* Exercise prompt: Return only the lines of the listing below that run from the line with "PONÚKAME VÁM" through the line with "הפנים. הירש היה היוזם של תיקון", both ends included, exactly as written.
[Start of Attachment]
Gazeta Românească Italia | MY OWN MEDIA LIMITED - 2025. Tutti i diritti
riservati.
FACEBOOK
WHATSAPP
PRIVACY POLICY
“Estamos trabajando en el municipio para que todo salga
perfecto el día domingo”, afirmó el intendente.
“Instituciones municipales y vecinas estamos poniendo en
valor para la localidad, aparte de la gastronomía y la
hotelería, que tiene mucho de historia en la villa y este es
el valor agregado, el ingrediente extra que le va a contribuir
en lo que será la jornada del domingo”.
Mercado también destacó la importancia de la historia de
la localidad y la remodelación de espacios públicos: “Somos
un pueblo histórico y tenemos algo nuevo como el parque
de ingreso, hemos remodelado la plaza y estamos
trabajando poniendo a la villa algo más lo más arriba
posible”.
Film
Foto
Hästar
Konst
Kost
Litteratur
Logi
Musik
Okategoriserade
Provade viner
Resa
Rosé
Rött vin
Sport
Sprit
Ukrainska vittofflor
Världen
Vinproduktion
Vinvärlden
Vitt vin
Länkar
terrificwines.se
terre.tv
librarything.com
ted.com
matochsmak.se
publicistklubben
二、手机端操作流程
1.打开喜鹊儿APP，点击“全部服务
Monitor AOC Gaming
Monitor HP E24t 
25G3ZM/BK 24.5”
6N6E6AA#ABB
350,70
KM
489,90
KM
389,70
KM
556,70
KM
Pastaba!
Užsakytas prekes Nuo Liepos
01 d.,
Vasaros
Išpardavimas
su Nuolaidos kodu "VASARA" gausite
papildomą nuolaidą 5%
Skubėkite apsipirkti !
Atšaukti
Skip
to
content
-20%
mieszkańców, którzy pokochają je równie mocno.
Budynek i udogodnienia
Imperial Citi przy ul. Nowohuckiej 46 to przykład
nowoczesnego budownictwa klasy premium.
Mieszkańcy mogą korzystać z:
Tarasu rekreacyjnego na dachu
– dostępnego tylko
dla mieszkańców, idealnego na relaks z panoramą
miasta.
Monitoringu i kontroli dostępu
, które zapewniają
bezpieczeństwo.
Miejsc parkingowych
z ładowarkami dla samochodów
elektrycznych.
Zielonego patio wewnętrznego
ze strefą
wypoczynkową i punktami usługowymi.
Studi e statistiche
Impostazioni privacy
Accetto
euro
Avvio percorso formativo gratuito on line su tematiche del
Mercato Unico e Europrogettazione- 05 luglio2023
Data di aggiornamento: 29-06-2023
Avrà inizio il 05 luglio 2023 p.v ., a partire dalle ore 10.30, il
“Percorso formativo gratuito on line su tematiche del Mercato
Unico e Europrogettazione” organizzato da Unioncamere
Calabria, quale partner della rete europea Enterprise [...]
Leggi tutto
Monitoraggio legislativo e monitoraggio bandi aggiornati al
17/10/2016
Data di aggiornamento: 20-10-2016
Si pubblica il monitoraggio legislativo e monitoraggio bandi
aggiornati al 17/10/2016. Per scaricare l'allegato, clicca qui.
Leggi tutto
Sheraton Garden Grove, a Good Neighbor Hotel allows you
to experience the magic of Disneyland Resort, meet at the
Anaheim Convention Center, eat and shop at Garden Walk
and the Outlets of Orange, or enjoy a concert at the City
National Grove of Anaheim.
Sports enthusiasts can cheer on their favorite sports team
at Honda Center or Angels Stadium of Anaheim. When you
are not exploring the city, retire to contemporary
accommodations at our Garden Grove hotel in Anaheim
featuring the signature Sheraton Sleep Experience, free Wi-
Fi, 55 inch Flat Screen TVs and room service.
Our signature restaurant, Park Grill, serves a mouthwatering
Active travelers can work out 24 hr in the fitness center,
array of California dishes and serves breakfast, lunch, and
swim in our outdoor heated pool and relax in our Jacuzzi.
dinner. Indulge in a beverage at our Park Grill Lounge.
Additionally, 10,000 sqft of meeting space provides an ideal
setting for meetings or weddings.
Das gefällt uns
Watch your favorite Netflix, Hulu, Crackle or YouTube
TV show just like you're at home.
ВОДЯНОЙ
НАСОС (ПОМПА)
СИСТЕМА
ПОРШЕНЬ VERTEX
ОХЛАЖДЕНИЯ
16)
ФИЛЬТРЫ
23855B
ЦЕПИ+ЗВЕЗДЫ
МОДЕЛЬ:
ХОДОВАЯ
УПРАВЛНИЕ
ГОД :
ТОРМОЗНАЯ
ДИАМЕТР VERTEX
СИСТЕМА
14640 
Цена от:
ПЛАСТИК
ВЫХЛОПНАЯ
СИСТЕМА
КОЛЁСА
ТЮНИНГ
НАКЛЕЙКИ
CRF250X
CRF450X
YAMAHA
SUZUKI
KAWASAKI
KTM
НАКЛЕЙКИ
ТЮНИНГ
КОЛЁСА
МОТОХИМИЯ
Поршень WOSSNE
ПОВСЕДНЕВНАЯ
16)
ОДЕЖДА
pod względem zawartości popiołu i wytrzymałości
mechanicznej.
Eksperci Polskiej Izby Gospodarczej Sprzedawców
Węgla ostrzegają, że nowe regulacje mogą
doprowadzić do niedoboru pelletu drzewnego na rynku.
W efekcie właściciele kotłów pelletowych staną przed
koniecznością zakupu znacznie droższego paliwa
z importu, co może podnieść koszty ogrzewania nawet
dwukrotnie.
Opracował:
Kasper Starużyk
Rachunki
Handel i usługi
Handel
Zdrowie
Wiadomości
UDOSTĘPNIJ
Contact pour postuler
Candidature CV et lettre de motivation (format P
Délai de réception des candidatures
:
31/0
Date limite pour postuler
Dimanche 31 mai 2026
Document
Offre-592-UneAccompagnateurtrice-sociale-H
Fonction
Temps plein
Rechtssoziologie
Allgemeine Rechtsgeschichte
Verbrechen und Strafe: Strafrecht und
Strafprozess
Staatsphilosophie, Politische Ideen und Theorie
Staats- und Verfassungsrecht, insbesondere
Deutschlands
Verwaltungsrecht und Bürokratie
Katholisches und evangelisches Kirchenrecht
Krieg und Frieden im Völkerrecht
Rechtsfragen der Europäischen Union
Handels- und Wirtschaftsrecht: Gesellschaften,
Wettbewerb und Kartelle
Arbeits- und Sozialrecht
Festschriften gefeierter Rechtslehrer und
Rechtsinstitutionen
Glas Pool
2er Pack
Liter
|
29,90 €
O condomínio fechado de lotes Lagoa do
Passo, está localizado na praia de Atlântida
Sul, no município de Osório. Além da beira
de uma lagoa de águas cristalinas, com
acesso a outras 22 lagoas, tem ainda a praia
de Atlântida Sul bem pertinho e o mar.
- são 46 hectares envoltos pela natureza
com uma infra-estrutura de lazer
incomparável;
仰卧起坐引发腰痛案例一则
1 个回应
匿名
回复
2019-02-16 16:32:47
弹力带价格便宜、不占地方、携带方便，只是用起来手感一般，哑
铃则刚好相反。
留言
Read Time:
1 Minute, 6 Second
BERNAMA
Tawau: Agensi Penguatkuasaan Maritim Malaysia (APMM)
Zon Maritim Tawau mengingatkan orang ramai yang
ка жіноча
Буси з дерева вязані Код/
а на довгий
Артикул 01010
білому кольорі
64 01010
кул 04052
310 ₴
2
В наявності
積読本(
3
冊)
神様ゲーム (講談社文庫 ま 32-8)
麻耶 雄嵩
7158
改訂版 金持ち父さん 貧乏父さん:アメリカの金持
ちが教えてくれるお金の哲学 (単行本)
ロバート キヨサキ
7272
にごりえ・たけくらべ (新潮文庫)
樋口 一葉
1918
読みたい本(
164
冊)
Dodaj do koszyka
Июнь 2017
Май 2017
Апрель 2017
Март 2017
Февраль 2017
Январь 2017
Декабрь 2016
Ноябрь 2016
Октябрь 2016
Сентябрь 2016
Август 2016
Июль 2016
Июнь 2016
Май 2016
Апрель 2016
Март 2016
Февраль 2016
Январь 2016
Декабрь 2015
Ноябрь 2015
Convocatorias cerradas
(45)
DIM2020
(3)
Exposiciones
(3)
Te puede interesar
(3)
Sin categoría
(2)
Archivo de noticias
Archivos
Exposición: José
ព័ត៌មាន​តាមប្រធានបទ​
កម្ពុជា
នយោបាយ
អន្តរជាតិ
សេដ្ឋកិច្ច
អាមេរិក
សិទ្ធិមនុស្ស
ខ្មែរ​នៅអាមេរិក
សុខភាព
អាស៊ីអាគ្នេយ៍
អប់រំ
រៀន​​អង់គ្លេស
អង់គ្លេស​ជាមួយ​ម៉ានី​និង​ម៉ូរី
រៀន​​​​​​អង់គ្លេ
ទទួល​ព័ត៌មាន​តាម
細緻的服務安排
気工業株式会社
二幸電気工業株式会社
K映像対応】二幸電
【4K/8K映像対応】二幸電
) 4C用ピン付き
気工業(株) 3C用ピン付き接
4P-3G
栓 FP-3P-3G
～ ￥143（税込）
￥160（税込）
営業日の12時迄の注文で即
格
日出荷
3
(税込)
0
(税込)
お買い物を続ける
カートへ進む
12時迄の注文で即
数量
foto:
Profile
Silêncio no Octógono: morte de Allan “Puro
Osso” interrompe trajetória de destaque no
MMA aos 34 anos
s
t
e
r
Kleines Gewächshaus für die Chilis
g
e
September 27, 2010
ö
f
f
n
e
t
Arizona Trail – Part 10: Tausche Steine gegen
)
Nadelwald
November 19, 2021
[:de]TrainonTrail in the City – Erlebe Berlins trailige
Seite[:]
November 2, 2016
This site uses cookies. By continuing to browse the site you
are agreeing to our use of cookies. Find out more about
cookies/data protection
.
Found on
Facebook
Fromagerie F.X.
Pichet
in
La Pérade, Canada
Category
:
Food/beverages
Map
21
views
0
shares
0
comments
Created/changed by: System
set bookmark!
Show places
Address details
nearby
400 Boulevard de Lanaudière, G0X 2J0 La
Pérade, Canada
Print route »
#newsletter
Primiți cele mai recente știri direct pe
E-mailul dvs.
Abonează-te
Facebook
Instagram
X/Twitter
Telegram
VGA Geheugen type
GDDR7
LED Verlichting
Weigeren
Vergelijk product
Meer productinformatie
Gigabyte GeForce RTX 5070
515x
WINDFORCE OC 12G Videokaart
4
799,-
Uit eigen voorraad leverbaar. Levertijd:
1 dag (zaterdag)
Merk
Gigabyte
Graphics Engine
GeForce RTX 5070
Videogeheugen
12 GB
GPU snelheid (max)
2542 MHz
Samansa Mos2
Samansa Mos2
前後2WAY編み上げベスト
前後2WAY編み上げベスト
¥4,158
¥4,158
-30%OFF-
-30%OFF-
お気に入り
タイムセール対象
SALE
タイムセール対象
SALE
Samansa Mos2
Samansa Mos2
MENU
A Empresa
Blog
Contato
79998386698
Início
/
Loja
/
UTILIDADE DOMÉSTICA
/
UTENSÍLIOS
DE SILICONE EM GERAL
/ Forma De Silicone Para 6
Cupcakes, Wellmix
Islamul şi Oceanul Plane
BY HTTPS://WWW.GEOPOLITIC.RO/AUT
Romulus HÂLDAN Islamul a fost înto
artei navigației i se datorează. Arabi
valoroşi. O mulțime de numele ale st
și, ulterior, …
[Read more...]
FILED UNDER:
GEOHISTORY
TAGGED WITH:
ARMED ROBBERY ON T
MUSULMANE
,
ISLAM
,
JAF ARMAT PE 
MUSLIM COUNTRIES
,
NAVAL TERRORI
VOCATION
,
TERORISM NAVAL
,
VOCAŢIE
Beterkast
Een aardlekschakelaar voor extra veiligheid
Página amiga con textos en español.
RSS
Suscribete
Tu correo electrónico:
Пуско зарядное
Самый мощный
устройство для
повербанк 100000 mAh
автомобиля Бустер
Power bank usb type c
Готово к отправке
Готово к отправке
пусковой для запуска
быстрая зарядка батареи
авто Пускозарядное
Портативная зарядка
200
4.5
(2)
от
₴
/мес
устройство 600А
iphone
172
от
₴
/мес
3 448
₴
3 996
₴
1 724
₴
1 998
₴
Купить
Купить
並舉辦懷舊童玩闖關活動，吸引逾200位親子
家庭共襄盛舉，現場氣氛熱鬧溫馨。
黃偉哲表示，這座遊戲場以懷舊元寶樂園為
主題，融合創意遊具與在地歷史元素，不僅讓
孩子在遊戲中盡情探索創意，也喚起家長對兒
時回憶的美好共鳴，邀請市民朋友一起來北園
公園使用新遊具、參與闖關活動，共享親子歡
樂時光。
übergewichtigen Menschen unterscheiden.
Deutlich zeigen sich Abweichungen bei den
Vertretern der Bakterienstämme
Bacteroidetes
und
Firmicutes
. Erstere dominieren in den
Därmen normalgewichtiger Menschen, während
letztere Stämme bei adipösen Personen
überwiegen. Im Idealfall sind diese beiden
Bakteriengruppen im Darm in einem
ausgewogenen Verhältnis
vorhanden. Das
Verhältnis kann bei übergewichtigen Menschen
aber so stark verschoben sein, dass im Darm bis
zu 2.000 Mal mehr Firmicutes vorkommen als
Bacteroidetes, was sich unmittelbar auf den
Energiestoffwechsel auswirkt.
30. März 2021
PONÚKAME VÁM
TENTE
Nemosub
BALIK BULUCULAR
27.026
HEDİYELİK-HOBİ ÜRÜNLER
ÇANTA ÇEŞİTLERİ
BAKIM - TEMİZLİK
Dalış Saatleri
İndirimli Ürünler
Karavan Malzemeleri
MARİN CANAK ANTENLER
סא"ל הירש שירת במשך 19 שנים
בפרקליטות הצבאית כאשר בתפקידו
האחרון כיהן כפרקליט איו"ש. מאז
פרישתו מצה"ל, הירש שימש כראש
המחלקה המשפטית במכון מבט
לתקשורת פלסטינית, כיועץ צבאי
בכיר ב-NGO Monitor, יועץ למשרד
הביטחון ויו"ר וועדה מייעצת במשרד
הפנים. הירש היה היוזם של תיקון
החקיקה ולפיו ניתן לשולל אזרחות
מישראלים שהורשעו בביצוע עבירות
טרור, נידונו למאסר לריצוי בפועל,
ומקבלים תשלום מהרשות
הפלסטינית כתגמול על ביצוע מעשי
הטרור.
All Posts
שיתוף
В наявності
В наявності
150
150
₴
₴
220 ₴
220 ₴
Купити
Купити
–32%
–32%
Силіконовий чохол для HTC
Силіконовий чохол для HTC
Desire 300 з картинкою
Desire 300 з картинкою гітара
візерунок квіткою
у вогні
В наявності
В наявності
[End of Attachment]
* Answer below:
PONÚKAME VÁM
TENTE
Nemosub
BALIK BULUCULAR
27.026
HEDİYELİK-HOBİ ÜRÜNLER
ÇANTA ÇEŞİTLERİ
BAKIM - TEMİZLİK
Dalış Saatleri
İndirimli Ürünler
Karavan Malzemeleri
MARİN CANAK ANTENLER
סא"ל הירש שירת במשך 19 שנים
בפרקליטות הצבאית כאשר בתפקידו
האחרון כיהן כפרקליט איו"ש. מאז
פרישתו מצה"ל, הירש שימש כראש
המחלקה המשפטית במכון מבט
לתקשורת פלסטינית, כיועץ צבאי
בכיר ב-NGO Monitor, יועץ למשרד
הביטחון ויו"ר וועדה מייעצת במשרד
הפנים. הירש היה היוזם של תיקון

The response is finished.